In a desperate reaction to the economic crisis which the government had precipitated, the suffering masses wanted President Gotabaya Rajapaksa to go. They did not carry out their protest to see one set of corrupt and inept politicians being replaced by another set of politicians made of the same substance and subscribing to the same tyrannical policies.

When the new President Ranil Wickremesinghe, who many believed did recognize the people’s democratic right to protest, ordered a crackdown on protesters at the Galle Face Green, the suffering people, or at least many of them, felt it was an attack on them. 
Although the Aragalaya movement is composed of myriad groups of different political thoughts and elements linked to radical socialist parties dominate its agenda, the suffering people in large numbers gathered at the protest site, uniting in purpose, choosing hope over fear.

It is unfair to dismiss people-power movement participants as fascists, troublemakers, and drug addicts just because some factions overstepped the limits. The protest movement’s core consisted of peace-loving people. Even the radical elements who joined the protest movement and later hijacked it sustained the peaceful nature of the protest.  They became aggressive, only after the government-backed thugs unleashed their violence on peaceful protesters on May 9. 

In last week’s column, I argued that the new president should be given time to prove himself, for he was probably the most qualified among the present parliamentarians to guide the country out of the economic misery. But instead of dialogue and people-friendly moves, he chose a hardline approach and ordered a predawn attack last Friday to remove the protesters from the Presidential Secretariat premises, when the protesters themselves the previous day had resolved to vacate it.

The crackdown only drew condemnation from the international community, especially the West which has thrown its weight behind the people-power movement and is waiting for the formation of a stable government to provide some economic assistance through the International Monetary Fund or bilateral agreements.
We agree that the government, in accordance with the country’s laws, has the right to deal with mob rule. But, as the London-based human rights group Amnesty International has pointed out, most governments abuse this right and misuse laws to suppress democratic dissent and the right to protest.

Days before last Friday’s police action against Galle Face Green protesters, in a statement to mark a new campaign titled ‘Protect the Protest’, AI said protesters across the globe were facing a potent mix of pushbacks, with a growing number of laws and other measures to restrict the right to protest; the misuse of force, the expansion of unlawful mass and targeted surveillance; internet shutdowns and online censorship; and abuse and stigmatisation. 

Stating that governments are also increasingly using emergency powers as a pretext to clamp down on dissent, AI notes, “Governments are justifying restrictions by arguing that protest constitutes a threat to public order and by stigmatising protesters, branding them “troublemakers”, “rioters”, or even “terrorists”. By casting protesters in this light, authorities have justified zero-tolerance approaches: introducing and misusing vague and draconian security laws, deploying heavy-handed policing, and taking pre-emptive deterrent measures.”  Sri Lanka’s new president would do well to take a fresh look at AI’s full statement posted on its website. 
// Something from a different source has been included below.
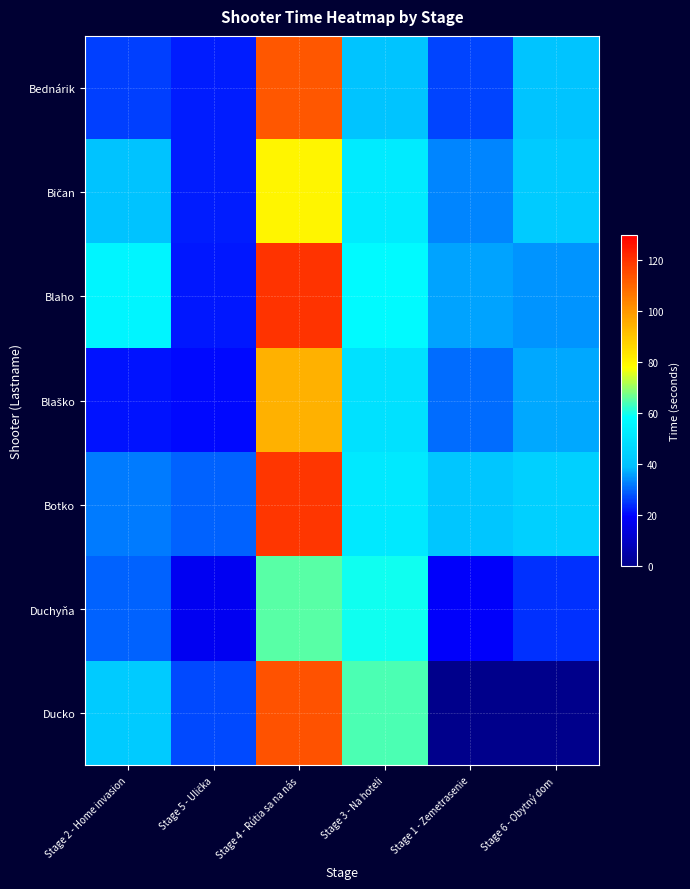

Which series has the widest spread of values?

Ducko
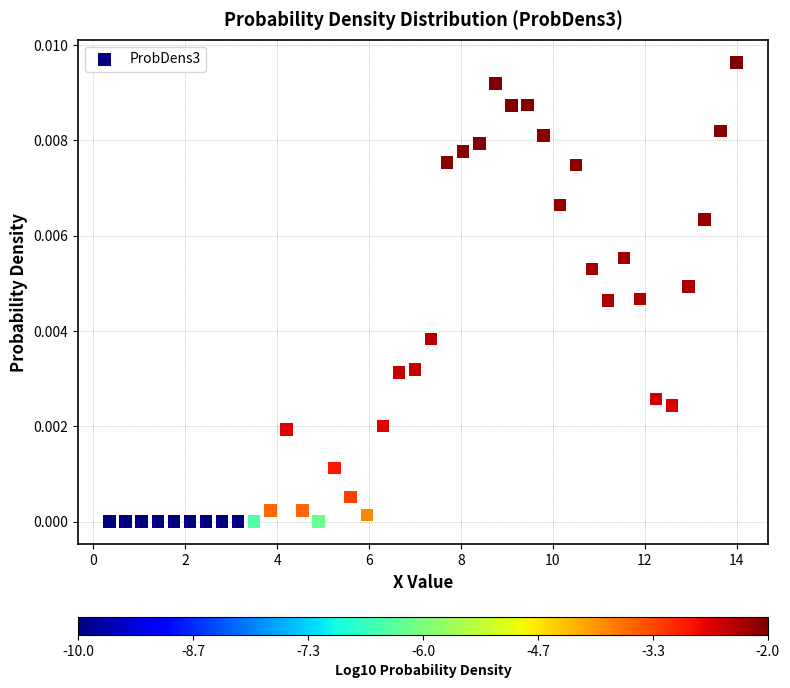

What is the range of X values (max minus min)?

13.7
Sri Lanka’s constitution insists that sovereignty lies in the people and is inalienable. The government should be of the people, by the people and for the people. If it veers from this hallowed concept that defines democracy, then a reset is necessary through a people-power shake-up, call it Aragalaya or revolution. 
In Sri Lanka, people enjoy the right to protest or express dissent. This is a constitutional guarantee the Supreme Court has upheld. Any attempt to oppress the right to protest through crackdowns, intimidation, or by declaring a state of emergency is a serious erosion of democracy.